The official census held in the spring of 1991, just before the war began, is recorded in Republic of Croatia statistics books, but not currently available online. Hence, there are two different sources for pre-war population distribution: the ICTY indictment against Milošević, given in the 1st table below, and the official Croatian data excerpted from the books, presented in the 2nd table.

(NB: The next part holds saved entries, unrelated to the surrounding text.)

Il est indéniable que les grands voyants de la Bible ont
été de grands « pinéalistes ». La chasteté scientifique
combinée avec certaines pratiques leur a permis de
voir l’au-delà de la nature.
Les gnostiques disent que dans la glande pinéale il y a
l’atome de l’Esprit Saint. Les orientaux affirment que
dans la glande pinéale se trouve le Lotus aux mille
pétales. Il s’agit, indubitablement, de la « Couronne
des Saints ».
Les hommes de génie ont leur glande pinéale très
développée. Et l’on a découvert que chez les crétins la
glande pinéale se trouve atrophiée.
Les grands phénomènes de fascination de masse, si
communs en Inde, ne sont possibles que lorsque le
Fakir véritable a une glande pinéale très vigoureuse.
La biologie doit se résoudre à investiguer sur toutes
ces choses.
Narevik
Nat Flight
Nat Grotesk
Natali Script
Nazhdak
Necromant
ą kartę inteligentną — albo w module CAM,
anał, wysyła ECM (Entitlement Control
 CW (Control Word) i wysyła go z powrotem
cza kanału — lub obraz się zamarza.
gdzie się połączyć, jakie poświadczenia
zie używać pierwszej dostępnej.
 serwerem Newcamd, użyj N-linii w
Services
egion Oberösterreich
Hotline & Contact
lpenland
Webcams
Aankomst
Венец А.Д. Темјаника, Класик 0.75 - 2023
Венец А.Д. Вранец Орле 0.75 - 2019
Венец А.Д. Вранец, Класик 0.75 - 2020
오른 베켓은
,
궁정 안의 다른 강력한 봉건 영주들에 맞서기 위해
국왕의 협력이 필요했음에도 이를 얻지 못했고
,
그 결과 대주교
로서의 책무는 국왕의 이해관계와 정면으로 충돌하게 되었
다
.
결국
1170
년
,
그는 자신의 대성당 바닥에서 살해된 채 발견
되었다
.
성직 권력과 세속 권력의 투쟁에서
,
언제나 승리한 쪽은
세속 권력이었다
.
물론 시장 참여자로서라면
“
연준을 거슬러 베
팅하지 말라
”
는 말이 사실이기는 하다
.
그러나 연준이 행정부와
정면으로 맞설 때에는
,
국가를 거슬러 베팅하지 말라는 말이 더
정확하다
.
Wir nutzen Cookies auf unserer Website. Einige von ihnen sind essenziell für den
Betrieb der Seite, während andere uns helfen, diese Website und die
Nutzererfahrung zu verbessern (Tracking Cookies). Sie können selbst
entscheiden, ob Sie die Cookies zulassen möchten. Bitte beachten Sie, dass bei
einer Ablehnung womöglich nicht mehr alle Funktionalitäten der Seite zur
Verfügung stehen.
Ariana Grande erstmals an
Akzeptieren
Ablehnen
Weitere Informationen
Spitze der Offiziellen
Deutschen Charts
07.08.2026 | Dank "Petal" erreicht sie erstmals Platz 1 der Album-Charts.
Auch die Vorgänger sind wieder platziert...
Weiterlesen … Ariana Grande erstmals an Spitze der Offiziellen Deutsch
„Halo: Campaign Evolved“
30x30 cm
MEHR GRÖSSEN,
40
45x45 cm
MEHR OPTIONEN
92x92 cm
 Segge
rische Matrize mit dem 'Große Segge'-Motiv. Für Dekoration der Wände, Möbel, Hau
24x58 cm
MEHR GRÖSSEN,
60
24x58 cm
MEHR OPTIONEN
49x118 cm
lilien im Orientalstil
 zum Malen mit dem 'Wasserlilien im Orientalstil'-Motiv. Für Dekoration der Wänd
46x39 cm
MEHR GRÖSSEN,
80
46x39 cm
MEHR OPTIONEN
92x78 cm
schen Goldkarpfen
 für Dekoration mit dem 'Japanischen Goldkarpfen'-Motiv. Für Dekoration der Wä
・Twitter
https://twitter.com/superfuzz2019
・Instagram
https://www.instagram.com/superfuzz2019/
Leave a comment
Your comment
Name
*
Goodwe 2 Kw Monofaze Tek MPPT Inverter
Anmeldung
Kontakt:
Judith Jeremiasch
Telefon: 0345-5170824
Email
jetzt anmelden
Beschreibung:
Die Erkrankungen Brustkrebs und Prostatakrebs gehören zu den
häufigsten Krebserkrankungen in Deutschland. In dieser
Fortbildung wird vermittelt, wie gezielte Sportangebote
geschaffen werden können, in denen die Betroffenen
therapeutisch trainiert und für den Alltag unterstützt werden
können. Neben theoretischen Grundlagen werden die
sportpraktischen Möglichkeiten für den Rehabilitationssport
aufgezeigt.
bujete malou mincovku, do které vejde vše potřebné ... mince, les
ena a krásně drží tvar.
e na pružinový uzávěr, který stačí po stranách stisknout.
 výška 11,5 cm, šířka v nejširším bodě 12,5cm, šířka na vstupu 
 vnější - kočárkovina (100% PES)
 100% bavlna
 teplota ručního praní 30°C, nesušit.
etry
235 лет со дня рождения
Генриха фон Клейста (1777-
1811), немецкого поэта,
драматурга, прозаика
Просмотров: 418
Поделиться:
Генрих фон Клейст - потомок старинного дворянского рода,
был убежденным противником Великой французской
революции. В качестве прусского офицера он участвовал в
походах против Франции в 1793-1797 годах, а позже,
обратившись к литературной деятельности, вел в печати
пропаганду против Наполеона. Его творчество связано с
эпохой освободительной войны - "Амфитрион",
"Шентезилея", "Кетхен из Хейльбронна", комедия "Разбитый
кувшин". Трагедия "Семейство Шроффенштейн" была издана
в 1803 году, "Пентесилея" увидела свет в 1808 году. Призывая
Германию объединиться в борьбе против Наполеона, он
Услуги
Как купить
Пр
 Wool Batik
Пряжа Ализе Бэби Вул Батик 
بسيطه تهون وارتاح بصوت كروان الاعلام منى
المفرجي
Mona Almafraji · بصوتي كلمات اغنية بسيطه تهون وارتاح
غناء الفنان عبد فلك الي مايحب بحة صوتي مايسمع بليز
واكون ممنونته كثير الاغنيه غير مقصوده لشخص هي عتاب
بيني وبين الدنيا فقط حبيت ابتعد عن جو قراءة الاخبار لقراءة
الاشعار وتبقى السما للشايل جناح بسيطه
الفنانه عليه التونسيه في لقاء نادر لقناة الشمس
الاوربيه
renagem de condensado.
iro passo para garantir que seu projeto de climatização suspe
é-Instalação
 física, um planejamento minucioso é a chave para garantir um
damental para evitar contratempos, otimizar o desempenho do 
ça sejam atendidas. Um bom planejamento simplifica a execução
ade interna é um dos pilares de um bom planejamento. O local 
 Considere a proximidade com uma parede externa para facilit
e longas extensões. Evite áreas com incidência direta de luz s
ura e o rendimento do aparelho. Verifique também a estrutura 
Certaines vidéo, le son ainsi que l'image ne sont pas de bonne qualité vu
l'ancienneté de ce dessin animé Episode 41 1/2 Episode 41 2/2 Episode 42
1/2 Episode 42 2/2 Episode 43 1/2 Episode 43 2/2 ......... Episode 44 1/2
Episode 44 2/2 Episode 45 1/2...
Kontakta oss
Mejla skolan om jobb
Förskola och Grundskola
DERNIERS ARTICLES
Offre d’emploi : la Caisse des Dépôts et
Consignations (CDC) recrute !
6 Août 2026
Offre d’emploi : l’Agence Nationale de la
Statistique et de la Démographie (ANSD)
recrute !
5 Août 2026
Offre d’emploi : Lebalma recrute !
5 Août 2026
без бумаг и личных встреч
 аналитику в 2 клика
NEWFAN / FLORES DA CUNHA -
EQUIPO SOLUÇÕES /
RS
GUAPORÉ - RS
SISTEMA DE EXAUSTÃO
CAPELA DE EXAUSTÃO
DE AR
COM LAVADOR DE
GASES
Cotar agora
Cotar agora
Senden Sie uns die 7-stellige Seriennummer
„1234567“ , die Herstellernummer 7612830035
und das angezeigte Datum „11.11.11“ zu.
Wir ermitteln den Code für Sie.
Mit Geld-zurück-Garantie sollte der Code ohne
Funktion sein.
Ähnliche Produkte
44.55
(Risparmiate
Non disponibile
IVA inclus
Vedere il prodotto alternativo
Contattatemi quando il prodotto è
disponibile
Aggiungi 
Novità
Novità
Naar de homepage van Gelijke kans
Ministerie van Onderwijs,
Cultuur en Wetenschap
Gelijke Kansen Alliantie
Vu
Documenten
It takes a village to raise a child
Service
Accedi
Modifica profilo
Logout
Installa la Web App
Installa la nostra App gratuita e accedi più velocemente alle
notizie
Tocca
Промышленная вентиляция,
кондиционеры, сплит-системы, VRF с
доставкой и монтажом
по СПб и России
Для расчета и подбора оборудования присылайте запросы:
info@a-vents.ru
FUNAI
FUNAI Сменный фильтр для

The allocation of the population in the different parts of the RSK was, according to the ICTY source, as follows:
UNPA Zones North and South |
UNPA Sector West |
UNPA Sector East |
Total |
---|---|---|---|
168,437 (67%) Serbs 70,708 (28%) Croats 13,101 (5%) others |
14,161 (60%) Serbs 6,864 (29%) Croats 2,577 (11%) others |
61,492 (32%) Serbs 90,454 (47%) Croats 40,217 (21%) others |
244,090 (52.15%) Serbs 168,026 (35.9%) Croats 55,895 (11.94%) others |
(Source: ICTY) |
However, the cited figures differ from those published in official Croatian census, which gives the following data:
UNPA Zones North and South |
UNPA Sector West |
UNPA Sector East |
Total |
---|---|---|---|
169,906 (66.7%) Serbs 69,646 (28%) Croats 13,183 (5.5%) others |
35,206 (35.4%) Serbs 43,063 (43.3%) Croats 21,183 (21.3%) others |
57,208 (30.4%) Serbs 92,398 (49.1%) Croats 35,578 (20.5%) others |
258,320 (48.16%) Serbs 205,107 (38.24%) Croats 72,944 (13.6%) others |
Both calculations does not include "pink zones" (zones outside UNPA, but inside RSK). These zones are usually with much bigger percentage of Serbs than UNPA zones. Examples of rose zones include Medak, Vrlika, Lički Osik ("Teslingrad"), Vrhovine, and Plaski. The largest discrepancy is in the UNPA Sector West, which might refer to the fact that this zone originally included large patches of western Slavonia (areas around Grubišno Polje, Daruvar, Pakrac and the western slopes of Papuk), but these weren't controlled by the RSK in the later stages of the war.
During the period when the RSK was formed, it was difficult to determine the exact population due to the war situation. Many Serb refugees from elsewhere in Croatia and Bosnia settled in Serb-occupied Krajina while many Croats were forced to flee, and a steady stream of people left the region to escape its pervasive poverty.
According to a local census by the RSK authorities from 1993, there were 480,000 residents: 91% Serbs (433,595), 7% Croats and 2% others. In 1994, the RSK's government estimated the population at 430,000 people. The apparent fall in the population may have been due to the general systematic expulsions outweighing the intake of Serbs from elsewhere. On the other hand, Croatian authorities hold these figures to be a pure morale-boosting fiction; the number of Serbs (virtually all of the population) who fled Eastern Slavonia and UNPA zones North and South in 1995 have been estimated by UN authorities to range between 150,000-200,000 people. Since the sector East did not account, after ethnic cleansing, for more than 50,000-70,000 inhabitants, the entire RSK population, as estimated by Croatian authorities, oscillated somewhere between 200,000 and 250,000.